Level 3: Now you have access to folder “secrets” and a wallet called “fort knox”, neither of which are visible to levels 1 or 2.

The naming could be improved (and only given as defaults for each level that can be customised) but it illustrates the idea. The difference with separate accounts is that each level gains access to all the lower levels, and also that the Launcher can guide the user in creating credentials of appropriate strength for each level - according to an example use case.

The Launcher would require, or strongly encourage :slight_smile:, increasingly strong credentials for each increase in level, and provide guidance on how secure each level is expected to be - appropriate to the example use case for that level.

I have no idea how hard this would be to implement, but at first thought it seems to strike a useful balance and be fairly easy to understand. Problem though, it’s requiring multiple sets of credentials, which of course makes it harder to use.

Where things like 2FA are available these could simplify matters a lot by requiring them for certain levels rather than having separate credentials for each level. Another option would be to use the same credentials, but only allow access to secure levels from a particular devices (a bit like using ssh passwordless login from permitted devices).


#15

It’s related, but we can make a new beautiful topic as well as it’s very important. My idea would be:

Any symbol and uppercase should count for 2. So “iplaybingo” is 10 chars.
But “Iplaybingo#” is 13 chars. Even while it’s only 1 char more.

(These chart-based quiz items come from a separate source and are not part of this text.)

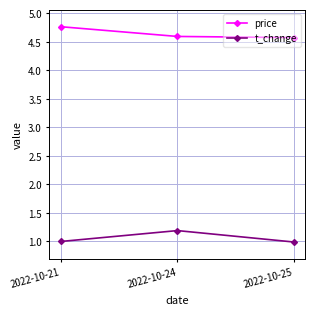

What is the total value across all series at 2022-10-21?

5.8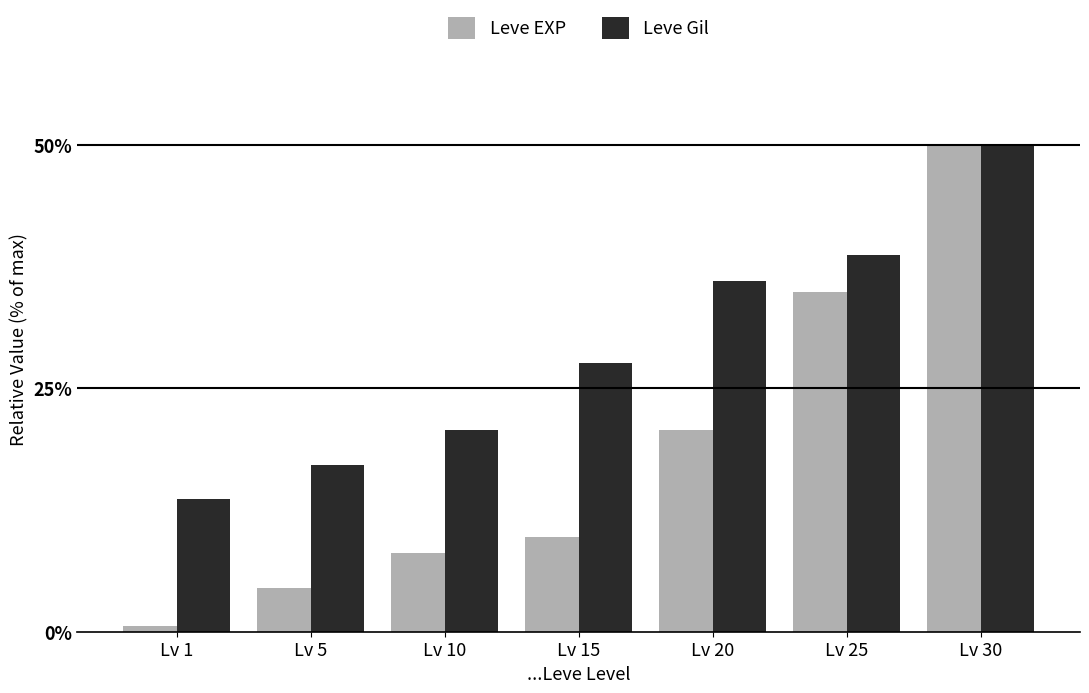

Which series has the largest range (max minus min)?

Leve EXP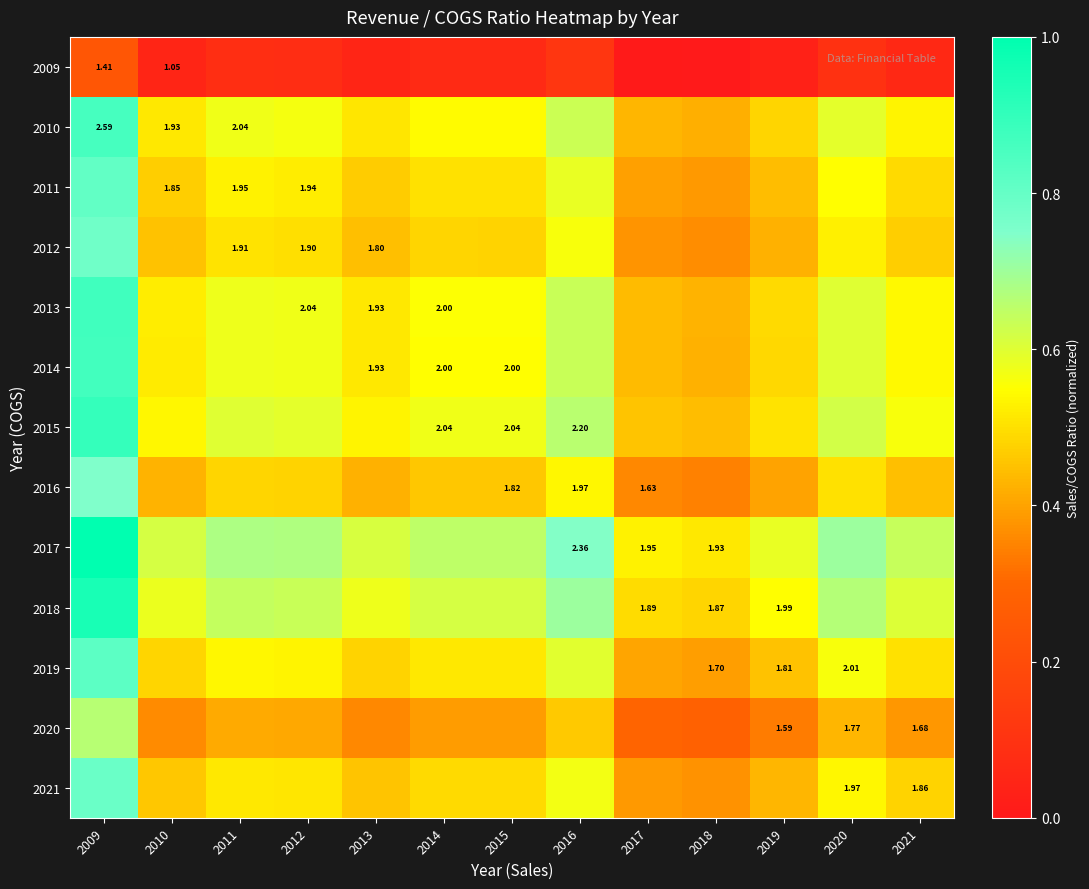

Read the 2009 value at 2009.

0.2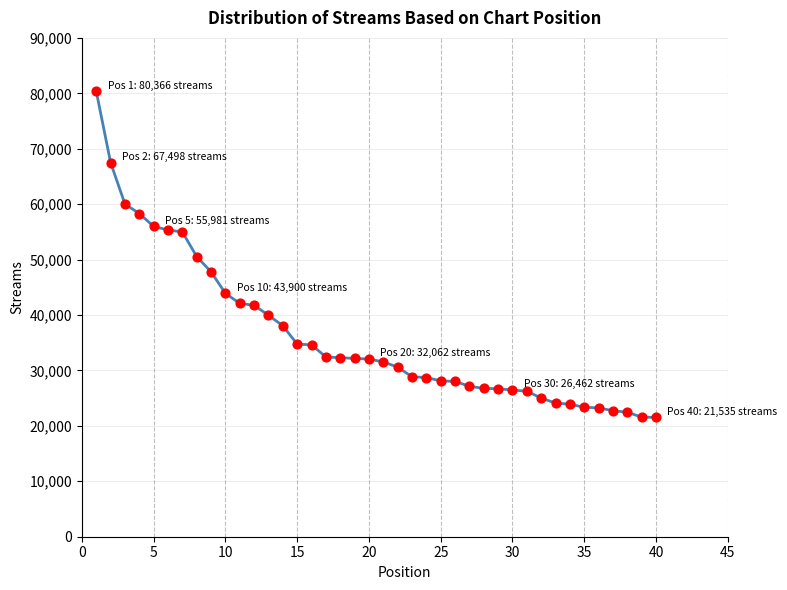

What is the range of Y values (max minus min)?

58831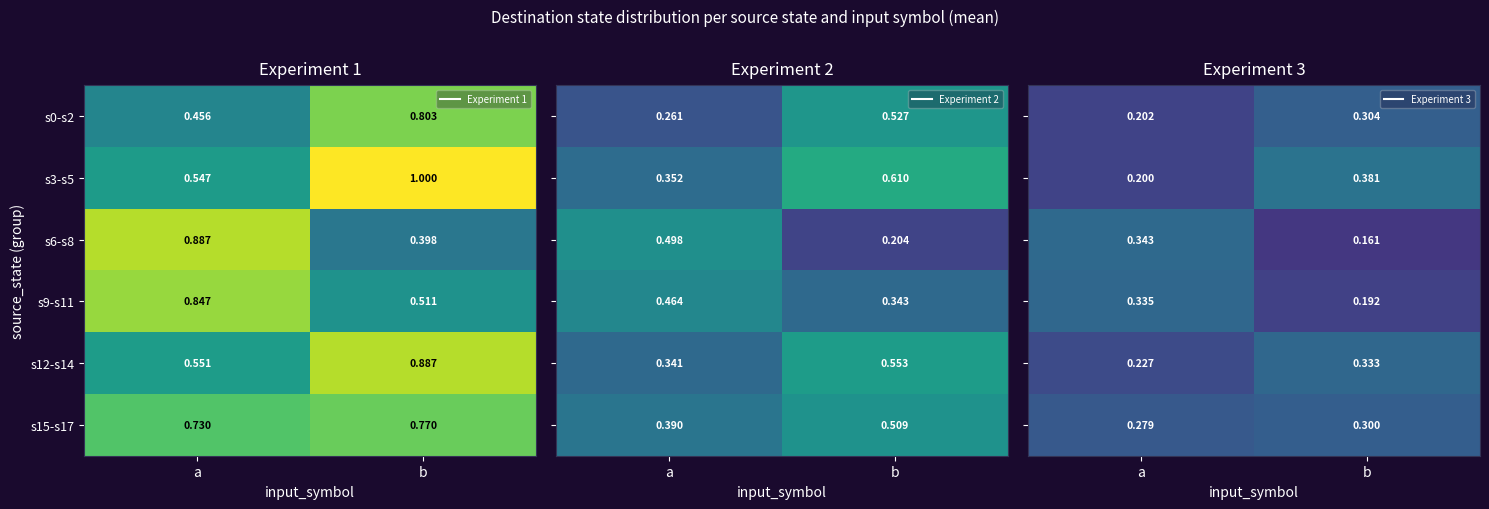

What is the sum of the s3-s5 values at b and a?

0.6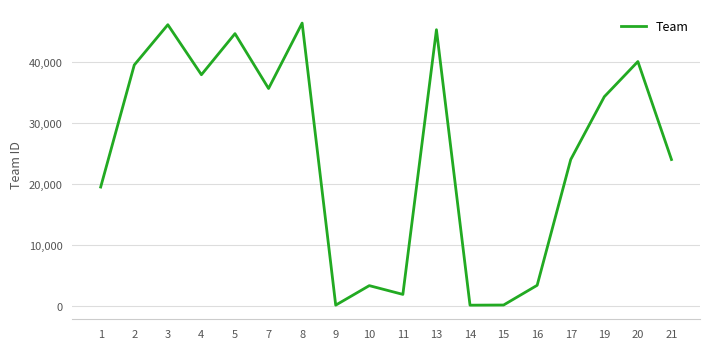

What is the maximum value shown in the chart?

46299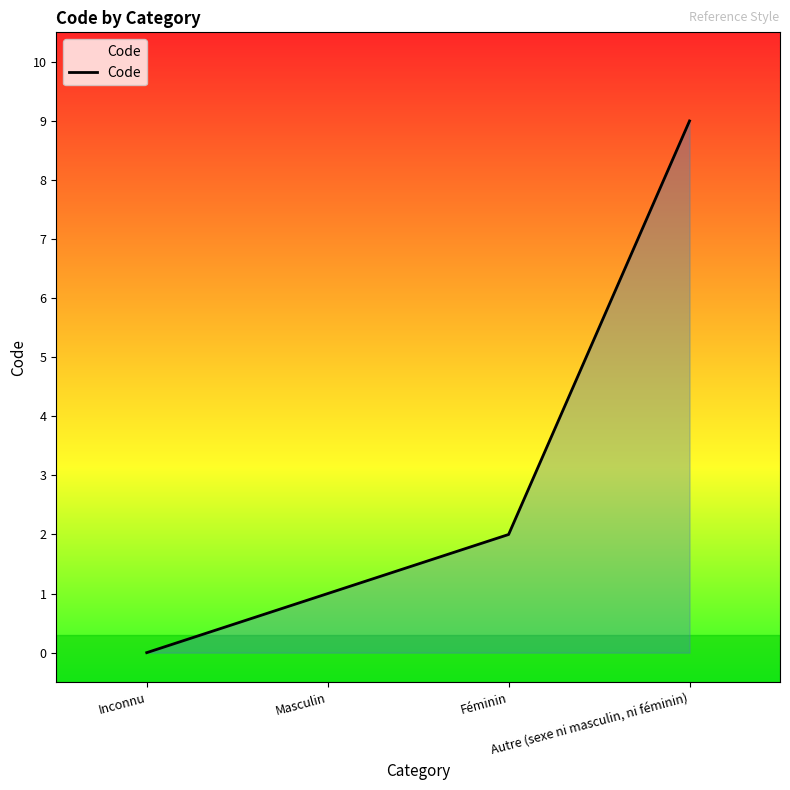

Which has a higher value, Féminin or Masculin?

Féminin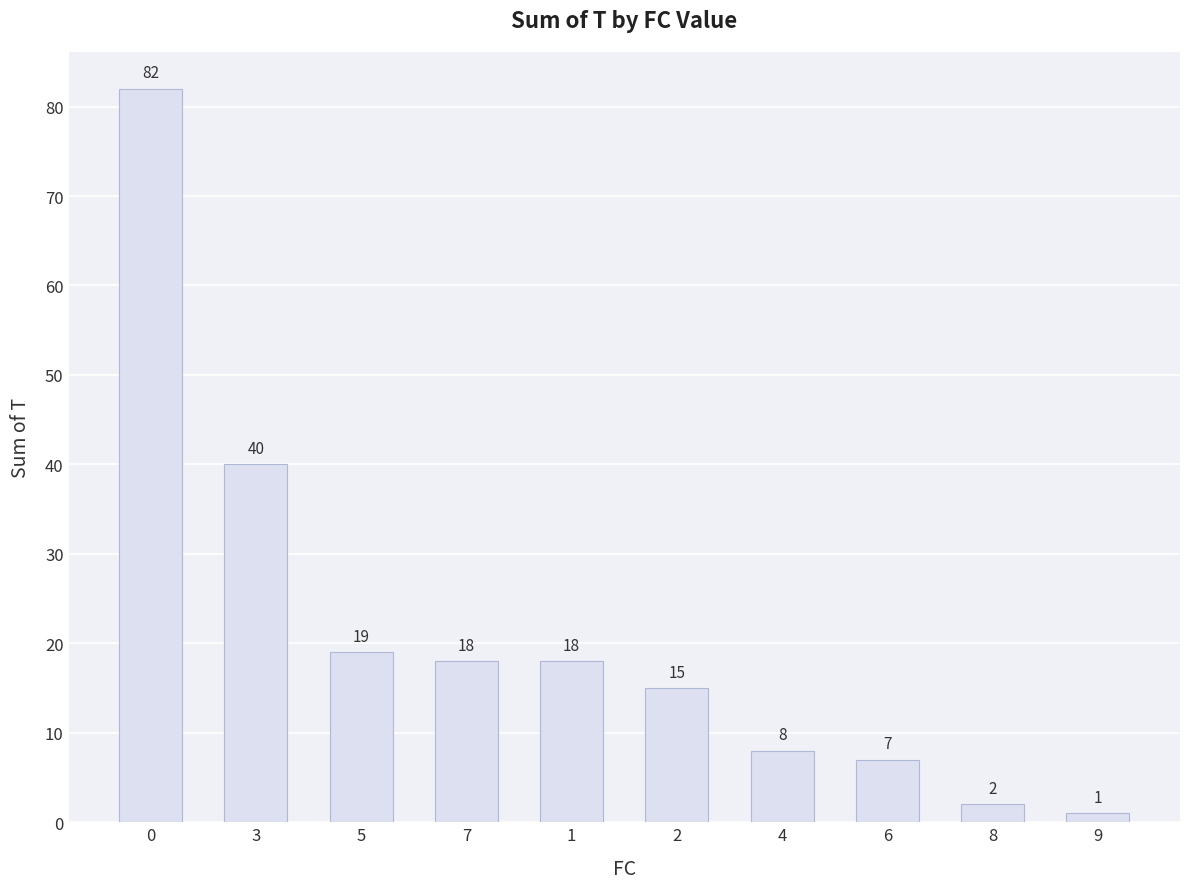

Are the bars grouped side by side (vs. stacked)?

No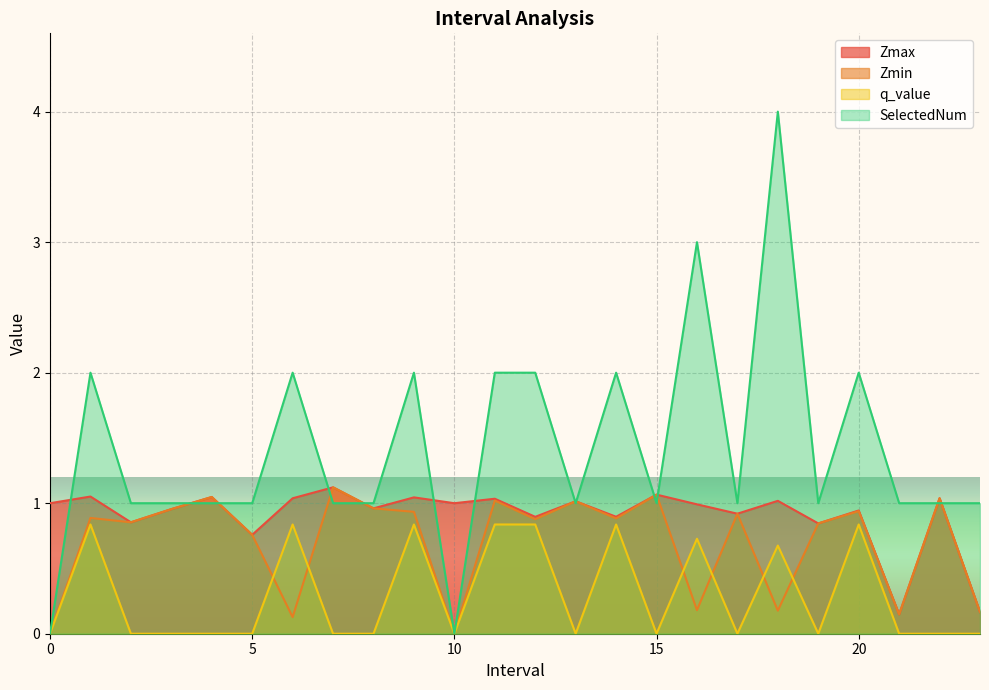

How many intersections are there between SelectedNum and Zmin?

10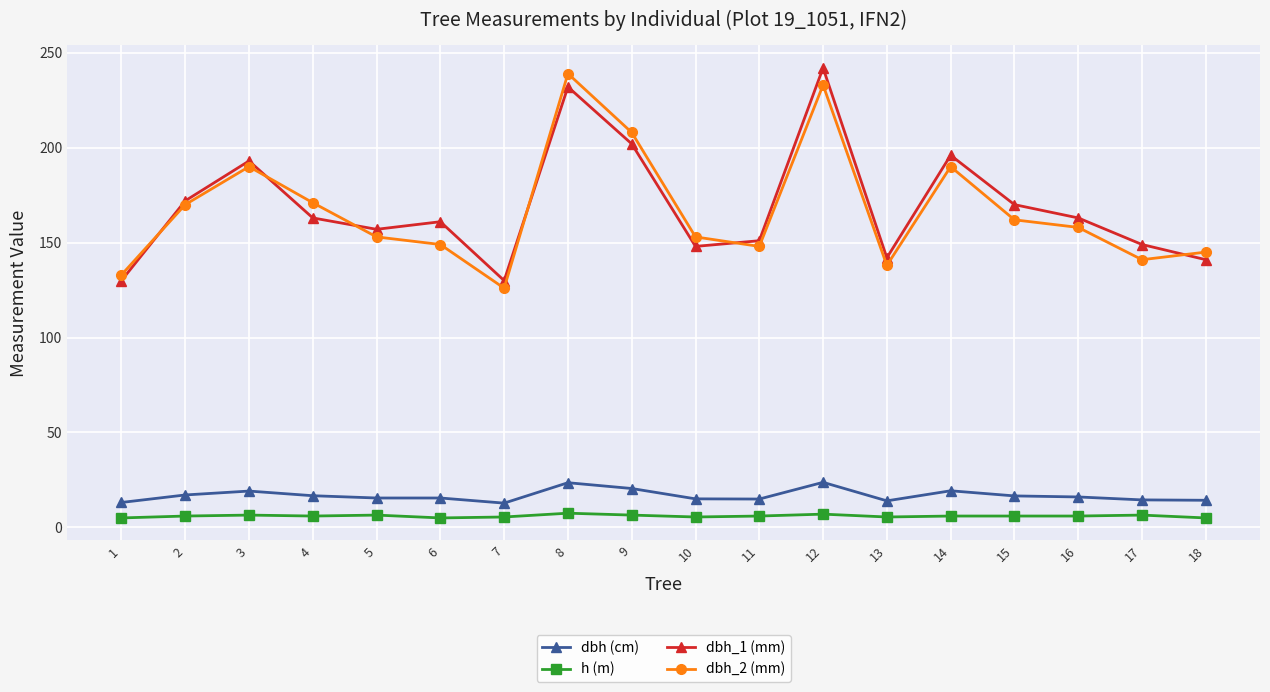

At which label does dbh_2 (mm) reach its minimum?

7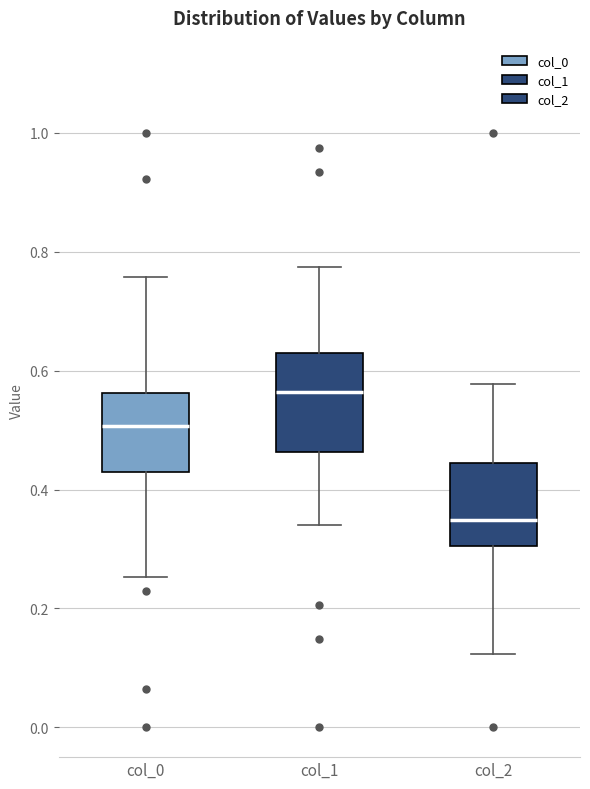

Where does the median line of the box for col_1 sit on the y-axis? The values are not printed on the chart, so give them approximately, as read against the axis.

0.56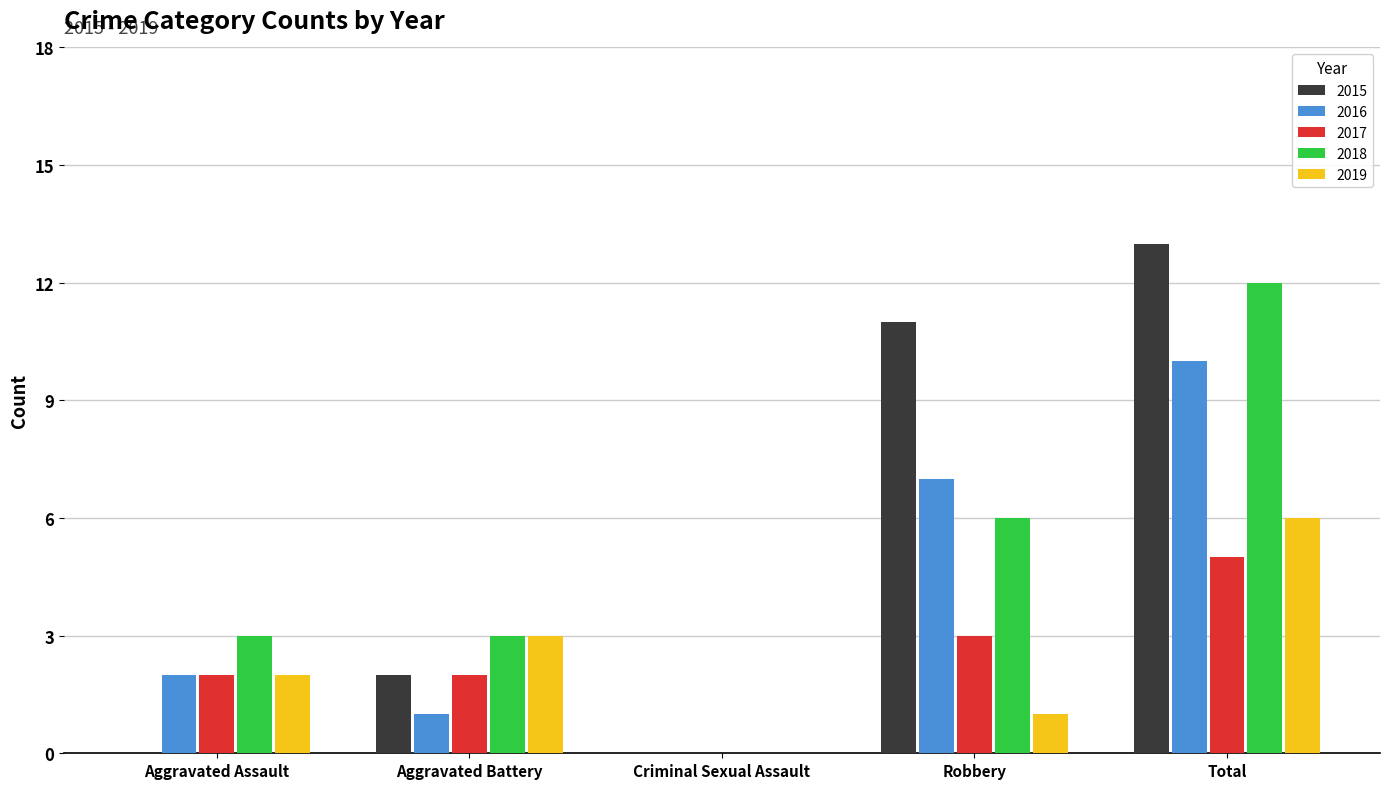

The 2016 series shows 11 at Robbery. True or false?

False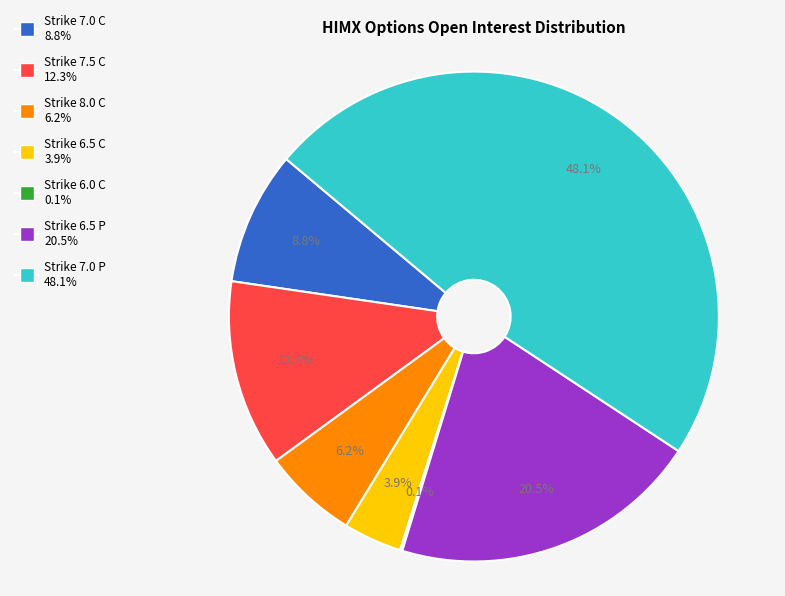

True or false: Strike 7.5 C accounts for 25% of the total.

False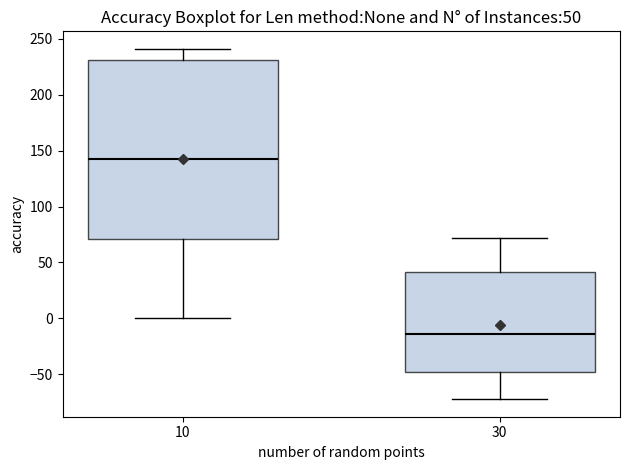

Which box is the tallest, from its lower edge to its upper edge?

10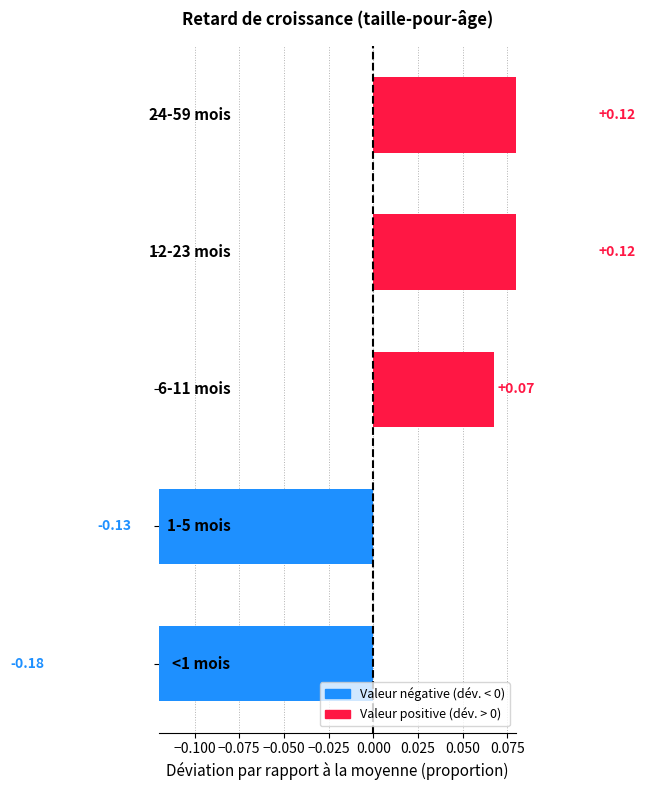

Is it true that the value at −0.125 is 0.1?

True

Or make them even count for 3 chars…

So, build in some double/triple counters and we should be good ;-).


#16

Worth reading this as the start of such things. For now we went with a strength meter that takes much of this into account.


#17

Count me in for being happy with the secret + password solution we currently have .

If we shall compartmentalise further our accounts with different levels of access ,
let’s maybe consider having a ( :lock: ) locking option for folders & wallets with different
permissions , maybe including multiple :key2:keys or signatures to open or have full access
to some . Ideas we can and may want to use as everything evolves beyond this first level of
interaction , when also safecoin , apps , distributed computing , smart contracts arrive …


#18

Last last comment on it (I promise!) but thinking back on it after a few hours, I realized that it’s all open source anyway so many launchers can and will be made,

So the burden is not actually on us now to sort out the password solution for the entire internet forever anymore :slight_smile:

A relief. So do as you see fit with your launcher, team :slight_smile:


#19

This post was flagged by the community and is temporarily hidden.


#20

Absolutely. We don’t need more than a warning that the password choice is insecure imo, anything more than clicking ‘ok’ to that will be resented by those who don’t really care and think their password choice is secure enough for their needs.

I understand the desire to protect people from themselves, but in my experience that’s usually a mistake. Surely it’s better to just protect SAFE credibility by making them click ‘proceed anyway’ when you’ve warned them that their choice is insecure? You could even add some warning text in red, visible when they type it in every time they log in, so they are constantly reminded that their pw is too short if you want to try to encourage people to be sensible. I really dislike creating a ‘turn-off’ by forcing such a long pw before the user has even logged in for the first time. What if they plan on it just being a throw away account while they take a look at the network? They can always decide they like it and then improve the pw later on can’t they?